In an interview with Metering & Smart Energy International, Franco Castaldini, vice president: marketing at Bit Stew Systems, speaks frankly about how utilities and energy companies are impacted by the Industrial Internet of Things, focusing on the several challenges related to data integration as more and more devices get connected to the grid and generate additional data streams.

Castaldini begins by defining the Industrial Internet of Things as the process of “leveraging data from connected devices and turning that data into new business value associated with asset performance and operational intelligence and efficiency.”

In order to gain a better understanding of some of obstacles faced by industrial organisations taking on the IIoT, Bit Stew commissioned a survey that gathered the feedback of over 100 IT and operational executives. The focus was on the steps that industrial organisations are taking to prepare for the Industrial Internet of Things, the potential benefits the IIoT offers their businesses, and the major hurdles encountered along the way.

The survey also served to establish whether multiple industries employing IIoT are experiencing similar challenges with regard to data integration.

The survey revealed that as the IIoT matures, confidence in current data integration tools declines by half. The survey respondents indicated higher confidence in their existing data integration tools during the planning stages which steeply declined once they actually began implementing an IIoT solution. They discovered that their existing approach/ tools struggle to accommodate the volume and complexity of industrial data.

Early adopters of IIoT have indicated challenges around the ‘technology limitations’ of current data integration tools. On the IT side, this refers to the extract, transform and load (ETL) tools, which are used in the process of extracting data from source systems and transform these into a new model that can be used for data warehousing. In Industrial IoT, data volumes increase substantially compared to consumer markets.

Apart from volume, there is also complexity around data variety. Castaldini says: “It’s one thing to integrate data that is highly structured from relational databases that support your typical enterprise systems. It’s another to take data from your OT systems such as your distribution management system, outage management system and GIS system and try to bring data from these systems together with enterprise data. It’s a much taller ask than simply integrating data from traditional applications that IT has typically managed. IT/OT data convergence is a huge challenge.”

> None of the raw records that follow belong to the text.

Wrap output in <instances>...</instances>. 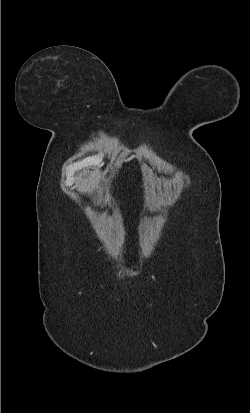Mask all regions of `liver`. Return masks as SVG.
<instances>
[{
	"instance_id": "6515ba94",
	"label": "liver",
	"mask_w": 250,
	"mask_h": 413,
	"mask_svg": "<svg viewBox=\"0 0 250 413\" xmlns=\"http://www.w3.org/2000/svg\"><path fill=\"white\" fill-rule=\"evenodd\" d=\"M90 182H92L91 179H89V181H85L84 183L87 184V183H90Z\"/></svg>"
}]
</instances>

Castaldini adds that there is a lack of access to the right skillsets, noting that early adopters are hiring data scientists and their equivalents on the OT side.

He says most IT and OT departments will outsource data integration tasks to a system integrator who will spend time with individuals close to that data.

“There tends to be a lot of back and forth between the system integrator and the utility, costing a significant amount of time and money, only to establish a baseline understanding of the data, so that you can start to map the data from source to target. Data mapping is one step in the data integration process whereby you are transforming the data to fit it to the target data model you are working with.”

Frequency of data is another consideration and can be classified as real-time or interval data.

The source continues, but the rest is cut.